The QTLs of neck blast were mapped to approximate locations as QTLs of leaf blast, which reasonably explains of the high correlation between neck and leaf blast. This might be expected that a major resistance gene conferring leaf blast would be the same as neck blast. The segregation of the DHL population between resistant and susceptible at the seedling stage agreed with the ratio of 1:1 against most of the tested isolates suggesting that the leaf blast resistance is controlled by one major gene. While the segregation ratio between resistance and susceptibility at the reproductive stage was close to 3:1, suggesting a possibility that more than a single gene is responsible for neck blast. This was according to the detection of additional QTLs on chromosome 10 (qBLIR-C10b) and 6 (qBLAZ-C6) against nbTHL557 and nbTHL949, respectively, that did not find in the same isolate evaluated by leaf blast disease. Although many leaf and neck blast resistance QTLs were mapped in the same regions (Devi et al. 2020; Noenplab et al. 2006; Ma et al. 2015; Zhuang et al. 2002), specific QTLs of them were also reported (Hayashi et al. 2010; Ishihara et al. 2014; Zhuang et al. 2002). Therefore, some DHLs were observed the contrast disease reaction between leaf and neck blast according to inconsistently occurred in some rice varieties (Noenplab et al. 2006; Puri et al. 2009). This result provided evidence that the genetic control of the blast resistance in rice may vary at different development stages.
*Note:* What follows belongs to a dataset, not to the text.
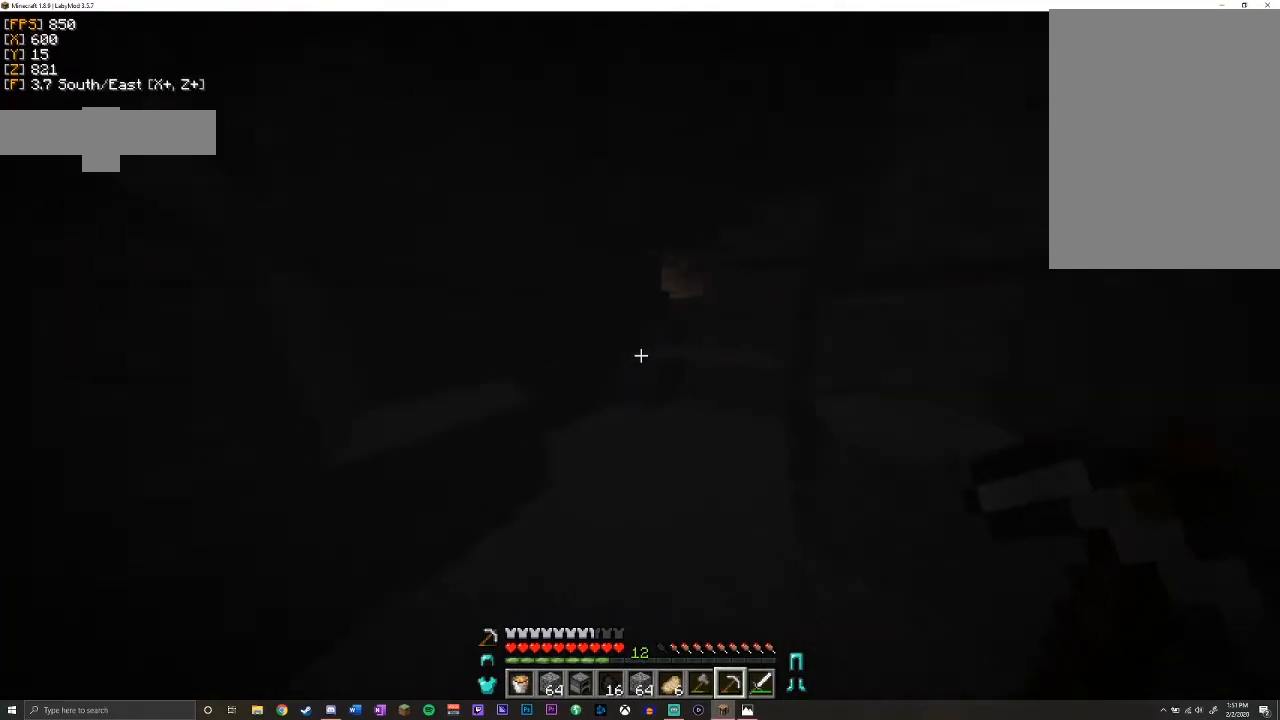
{"keys": ["d", "w"], "mouse": [], "events": [[17, "d", "up"], [250, "space", "down"], [350, "d", "down"], [400, "space", "up"]]}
Analysis of QTL x QTL interaction revealed that interaction of IqBLch2 x IqBLch11, IqBLch2 x IqBLch12, IqBLch11 x IqBLch12, and IqBLch10 x AqBLch12 showed highly broad-spectrum resistance. We observed that consistent correspondence of QTLs interaction showed additive gene action and no epistatic interaction. The population size and markers used in this analysis might be a limiting factor for specific interactions (Yano and Sasaki 1997). Therefore, the relatively small population (111 individuals) may not be enough to analyze of three-locus interaction and clarify the real nature of epistatic interaction of the QTLs. Estimating of these interactions would require a substantially larger population size, which would also increase the power of QTL main-effect detection (Melchinger et al. 1998).

In this study, we explored many resistance QTLs against blast isolates in Thailand and found the DHLs had high BSR than their parents. Of these, line P0489 has been selected to be a donor of blast resistance on chromosomes 2 and 12 for improving blast resistance in Thai glutinous rice variety, RD6. More SSR markers have been added to the two QTL regions and selected the polymorphic markers linked to the QTLs were before used in a breeding program. The introgression lines containing QTL on chromosomes 2 and 12 showed that it could improve the resistance in RD6 (Pinta et al. 2013; Suwannual et al. 2017). The reliable QTL data from this study will benefit molecular breeding for rice blast resistance in Thailand.